Exercices ventre plat pour les personnes minces

July 21

Exercices ventre plat pour les personnes minces

Alors un petit cadre peut donner l'apparence de remise en forme, le ventre flab peut encore être un problème pour les personnes minces. Gagner un ventre plat et faire des exercices abdominaux cinq à sept fois par semaine. Alors que de nombreux exercices peuvent être effectués à la maison sans équipement, gagner plus de muscle en utilisant des machines de sport qui ajoutent du poids et de la résistance à vos séances d'entraînement de l'estomac.

Craquements



Utilisez un ballon d'exercice pour réduire les douleurs cervicales et dorsales tout en travaillant.

Pour un ventre plat, isoler les muscles de l'estomac en faisant des craquements. Il existe de nombreuses variantes de la crise standard pour différents niveaux de forme physique. Si en bonne forme physique, allongé sur le dos sur une base solide avec les genoux pliés et les pieds à plat sur le sol. Avec vos mains derrière votre tête, serrez votre estomac des muscles abdominaux inférieurs à votre cage thoracique. Gardez l'estomac serré, et de garder la pression sur le cou que vous soulevez jusqu'à 45 degrés. Pour ajouter de l'intensité, le lieu de 5 à 10 lb. poids sur l'estomac que vous croquer, ou de soulever vos pieds sur le sol et les étirer au-dessus du sol comme votre crunch. Pour ceux avec des douleurs, utiliser un ballon d'exercice, qui prend la pression sur le cou et le dos.
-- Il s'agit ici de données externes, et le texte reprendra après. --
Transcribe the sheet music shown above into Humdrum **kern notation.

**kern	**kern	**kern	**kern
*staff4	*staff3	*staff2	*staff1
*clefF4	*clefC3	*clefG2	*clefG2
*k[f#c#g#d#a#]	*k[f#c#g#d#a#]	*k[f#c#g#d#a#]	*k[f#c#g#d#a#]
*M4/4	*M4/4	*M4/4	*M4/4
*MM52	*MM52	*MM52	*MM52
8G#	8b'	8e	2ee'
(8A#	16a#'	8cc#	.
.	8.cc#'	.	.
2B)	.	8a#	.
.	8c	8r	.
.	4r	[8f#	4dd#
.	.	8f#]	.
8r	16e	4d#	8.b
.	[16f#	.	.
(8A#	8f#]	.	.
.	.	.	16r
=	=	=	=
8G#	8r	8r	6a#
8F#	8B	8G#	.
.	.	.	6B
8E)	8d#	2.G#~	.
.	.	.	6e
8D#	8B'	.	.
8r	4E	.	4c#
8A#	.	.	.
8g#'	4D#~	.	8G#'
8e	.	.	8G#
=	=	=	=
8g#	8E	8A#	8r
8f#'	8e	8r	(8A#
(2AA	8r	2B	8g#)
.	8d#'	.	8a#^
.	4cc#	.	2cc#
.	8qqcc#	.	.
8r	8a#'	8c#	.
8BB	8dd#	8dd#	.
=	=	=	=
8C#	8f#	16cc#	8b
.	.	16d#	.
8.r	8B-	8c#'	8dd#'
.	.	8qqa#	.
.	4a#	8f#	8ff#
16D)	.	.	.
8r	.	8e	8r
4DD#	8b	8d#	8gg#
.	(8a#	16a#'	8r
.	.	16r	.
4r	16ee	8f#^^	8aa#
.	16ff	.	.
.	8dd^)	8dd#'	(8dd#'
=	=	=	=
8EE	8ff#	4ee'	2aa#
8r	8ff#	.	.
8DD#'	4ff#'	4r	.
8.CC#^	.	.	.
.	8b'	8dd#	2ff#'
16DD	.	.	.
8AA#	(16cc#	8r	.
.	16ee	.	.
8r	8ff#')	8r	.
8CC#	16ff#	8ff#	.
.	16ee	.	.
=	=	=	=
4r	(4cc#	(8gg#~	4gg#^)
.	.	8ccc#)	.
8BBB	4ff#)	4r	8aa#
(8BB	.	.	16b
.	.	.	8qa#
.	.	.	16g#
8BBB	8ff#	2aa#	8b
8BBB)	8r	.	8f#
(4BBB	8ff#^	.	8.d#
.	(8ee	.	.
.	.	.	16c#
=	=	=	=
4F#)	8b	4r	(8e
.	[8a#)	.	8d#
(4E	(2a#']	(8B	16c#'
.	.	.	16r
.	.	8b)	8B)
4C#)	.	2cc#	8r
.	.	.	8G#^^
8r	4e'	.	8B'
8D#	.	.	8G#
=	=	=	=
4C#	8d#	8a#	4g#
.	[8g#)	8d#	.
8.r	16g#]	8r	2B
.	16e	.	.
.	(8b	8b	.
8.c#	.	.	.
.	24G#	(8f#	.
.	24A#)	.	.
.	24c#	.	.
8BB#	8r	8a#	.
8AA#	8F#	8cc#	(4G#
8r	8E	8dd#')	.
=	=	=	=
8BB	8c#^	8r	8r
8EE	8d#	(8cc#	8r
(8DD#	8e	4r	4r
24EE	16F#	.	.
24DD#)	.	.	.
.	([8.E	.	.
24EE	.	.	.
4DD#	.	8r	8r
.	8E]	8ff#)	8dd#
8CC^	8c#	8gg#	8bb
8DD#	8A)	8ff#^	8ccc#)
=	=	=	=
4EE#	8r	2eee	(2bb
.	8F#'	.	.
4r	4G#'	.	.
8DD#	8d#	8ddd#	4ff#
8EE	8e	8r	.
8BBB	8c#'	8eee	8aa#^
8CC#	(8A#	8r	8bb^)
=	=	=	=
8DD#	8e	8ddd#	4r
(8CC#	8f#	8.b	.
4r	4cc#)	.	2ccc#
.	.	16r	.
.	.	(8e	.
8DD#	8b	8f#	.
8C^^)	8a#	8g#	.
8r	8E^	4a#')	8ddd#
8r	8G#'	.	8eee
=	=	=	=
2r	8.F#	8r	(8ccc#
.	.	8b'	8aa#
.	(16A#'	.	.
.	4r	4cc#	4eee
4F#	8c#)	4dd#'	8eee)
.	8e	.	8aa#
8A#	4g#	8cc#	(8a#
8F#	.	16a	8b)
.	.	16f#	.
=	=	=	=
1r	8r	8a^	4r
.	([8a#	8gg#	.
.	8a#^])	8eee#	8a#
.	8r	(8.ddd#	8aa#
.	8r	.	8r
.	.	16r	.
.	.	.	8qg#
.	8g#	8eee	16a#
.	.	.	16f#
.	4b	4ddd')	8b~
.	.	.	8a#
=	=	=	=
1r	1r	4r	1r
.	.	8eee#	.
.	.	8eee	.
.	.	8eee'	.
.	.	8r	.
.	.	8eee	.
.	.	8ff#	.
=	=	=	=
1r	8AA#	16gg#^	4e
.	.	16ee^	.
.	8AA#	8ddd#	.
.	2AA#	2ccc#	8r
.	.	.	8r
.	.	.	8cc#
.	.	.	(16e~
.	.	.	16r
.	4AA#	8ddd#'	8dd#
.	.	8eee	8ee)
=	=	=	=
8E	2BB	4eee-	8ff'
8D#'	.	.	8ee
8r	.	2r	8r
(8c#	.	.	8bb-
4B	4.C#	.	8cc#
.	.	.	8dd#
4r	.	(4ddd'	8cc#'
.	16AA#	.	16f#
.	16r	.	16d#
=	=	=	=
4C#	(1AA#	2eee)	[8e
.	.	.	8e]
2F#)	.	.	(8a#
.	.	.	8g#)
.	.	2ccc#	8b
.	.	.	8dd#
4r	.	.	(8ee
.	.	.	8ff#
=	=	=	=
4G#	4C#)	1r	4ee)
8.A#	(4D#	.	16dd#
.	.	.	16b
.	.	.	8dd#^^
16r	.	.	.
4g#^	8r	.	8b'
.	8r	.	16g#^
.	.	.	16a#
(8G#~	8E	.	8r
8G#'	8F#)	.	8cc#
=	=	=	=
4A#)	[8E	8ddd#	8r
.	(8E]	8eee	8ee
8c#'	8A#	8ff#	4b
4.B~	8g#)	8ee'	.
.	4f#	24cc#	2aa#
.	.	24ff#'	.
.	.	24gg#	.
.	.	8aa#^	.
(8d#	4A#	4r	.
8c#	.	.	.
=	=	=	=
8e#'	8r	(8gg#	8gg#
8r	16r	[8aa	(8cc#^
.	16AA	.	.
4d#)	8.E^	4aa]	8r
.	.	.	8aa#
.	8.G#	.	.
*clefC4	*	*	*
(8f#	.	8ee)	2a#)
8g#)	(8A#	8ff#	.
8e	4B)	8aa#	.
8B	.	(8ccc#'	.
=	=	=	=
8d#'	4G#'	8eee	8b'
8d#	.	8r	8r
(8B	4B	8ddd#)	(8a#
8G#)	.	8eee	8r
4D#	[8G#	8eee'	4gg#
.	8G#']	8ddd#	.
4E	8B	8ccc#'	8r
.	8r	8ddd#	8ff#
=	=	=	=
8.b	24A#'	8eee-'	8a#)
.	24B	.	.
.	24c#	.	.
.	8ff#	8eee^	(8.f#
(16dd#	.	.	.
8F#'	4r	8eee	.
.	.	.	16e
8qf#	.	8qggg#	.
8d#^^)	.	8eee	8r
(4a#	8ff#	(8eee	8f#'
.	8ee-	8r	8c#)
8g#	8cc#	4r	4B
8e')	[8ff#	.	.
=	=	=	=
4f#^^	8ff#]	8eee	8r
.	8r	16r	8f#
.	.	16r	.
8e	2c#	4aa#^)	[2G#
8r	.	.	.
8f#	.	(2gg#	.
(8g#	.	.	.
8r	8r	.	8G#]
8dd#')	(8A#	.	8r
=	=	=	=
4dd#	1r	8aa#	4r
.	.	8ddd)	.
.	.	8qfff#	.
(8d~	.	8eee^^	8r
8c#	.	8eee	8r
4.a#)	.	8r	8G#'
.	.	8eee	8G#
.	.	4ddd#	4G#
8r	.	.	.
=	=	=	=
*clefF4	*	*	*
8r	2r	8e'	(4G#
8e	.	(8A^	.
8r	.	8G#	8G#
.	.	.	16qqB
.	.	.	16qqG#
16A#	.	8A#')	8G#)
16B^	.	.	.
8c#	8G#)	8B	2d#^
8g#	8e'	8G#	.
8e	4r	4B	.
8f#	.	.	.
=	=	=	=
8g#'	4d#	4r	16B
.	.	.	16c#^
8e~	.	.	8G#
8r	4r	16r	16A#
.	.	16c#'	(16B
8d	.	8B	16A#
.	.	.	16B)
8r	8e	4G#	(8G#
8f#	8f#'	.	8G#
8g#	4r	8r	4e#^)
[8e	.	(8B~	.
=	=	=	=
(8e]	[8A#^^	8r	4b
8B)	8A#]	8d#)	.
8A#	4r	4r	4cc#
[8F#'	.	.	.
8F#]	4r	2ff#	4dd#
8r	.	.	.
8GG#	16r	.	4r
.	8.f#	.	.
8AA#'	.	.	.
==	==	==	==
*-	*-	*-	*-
Placez votre milieu et le bas du dos sur le ballon, les pieds fermement sur le sol et vos mains derrière votre tête que vous croquez la hausse. Utilisez la même technique que le resserrement du sol.

Haute intensité Abs



Essayez de toucher vos orteils pendant le couteau de prise de bénéficier le plus de l'exercice.

Pour plus d'intensité que la crise du standard, essayez le resserrement du vélo. Pour effectuer cet exercice, allongé sur le dos, placez vos mains derrière votre tête, étirer les jambes et soulevez les deux pieds sur le terrain d'environ 2 pouces. Pliez votre genou gauche que vous apportez votre coude droit au plus près du genou que possible, et les côtés alternatifs. Gardez les épaules et les pieds levés en tout temps, avec un élan vers le haut. Un autre de haute intensité ab séance d'entraînement est le jackknife. Allongez-vous sur le sol avec les bras et de la jambe tendue, avec les pieds joints. Apporter simultanément les bras et les jambes, gardez membres aussi droite que possible, et de toucher ainsi au milieu et en haut.

Équipement Ab

Machines avec la résistance, pentes et a ajouté du poids peuvent ajouter beaucoup de muscle pour toutes les tailles de personnes - petite, moyenne ou grande. équipement de Incline tels que des bancs et des panneaux font le resserrement moyenne ou sit-up beaucoup plus difficile, mais offrent de meilleurs résultats. De même, l'utilisation d'équipements de relance du genou vertical est difficile mais efficace. Tenez-vous bien sur vos avant-bras, saisir les poignées et balancer vos pieds vers le bas. Sans cambrer le dos, mettre les genoux à la poitrine ou aussi loin que possible. Effectuer le resserrement ab accrocher l'aide de sangles spéciales à la salle de gym, et obtenir des résultats similaires à l'augmentation du genou verticale. La Machine du Yukon Crunch abdominale est une pièce d'équipement qui cible à la fois les abdos supérieure et inférieure en ajoutant du poids réglable à la machine. Vous positionnez-vous sur la machine avec une légère inclinaison, mais toujours dans une position assise. Poignées dessus de la tête pour vos mains, et des sangles ci-dessous pour vos pieds permettent la crise à effectuer.